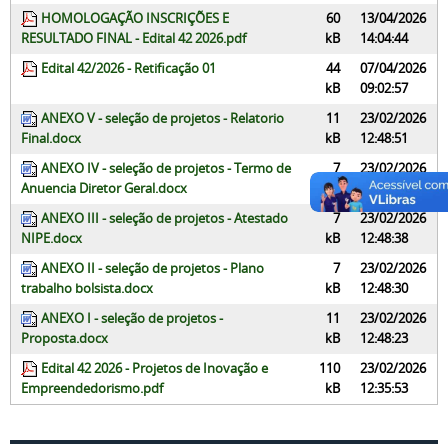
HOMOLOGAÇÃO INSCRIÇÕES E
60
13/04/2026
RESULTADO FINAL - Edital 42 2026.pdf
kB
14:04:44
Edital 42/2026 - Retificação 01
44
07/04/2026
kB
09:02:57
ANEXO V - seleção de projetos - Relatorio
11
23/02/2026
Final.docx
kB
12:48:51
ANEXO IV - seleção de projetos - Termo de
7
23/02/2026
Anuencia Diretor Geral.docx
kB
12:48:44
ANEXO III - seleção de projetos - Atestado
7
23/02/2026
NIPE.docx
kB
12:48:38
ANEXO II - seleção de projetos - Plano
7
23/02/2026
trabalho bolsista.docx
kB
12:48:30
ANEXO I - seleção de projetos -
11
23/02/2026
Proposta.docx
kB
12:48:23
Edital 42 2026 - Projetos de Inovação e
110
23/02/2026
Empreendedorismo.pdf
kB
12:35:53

-.-.-

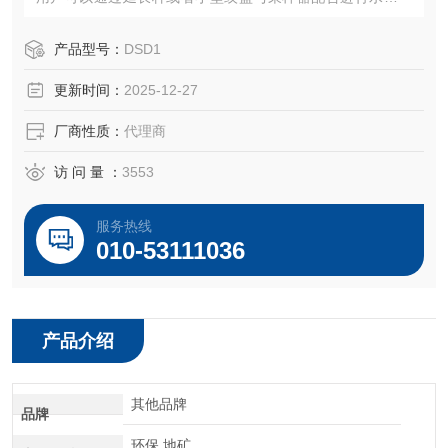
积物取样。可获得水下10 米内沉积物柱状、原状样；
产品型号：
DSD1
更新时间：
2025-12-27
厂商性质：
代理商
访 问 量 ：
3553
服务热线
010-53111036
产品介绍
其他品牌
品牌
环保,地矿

-.-.-

* _WHAT IS NEEDED_: Each line of the listing that holds the string "docx" counts once; state how many there are, with nothing added.

* _WRITTEN RESPONSE_: 5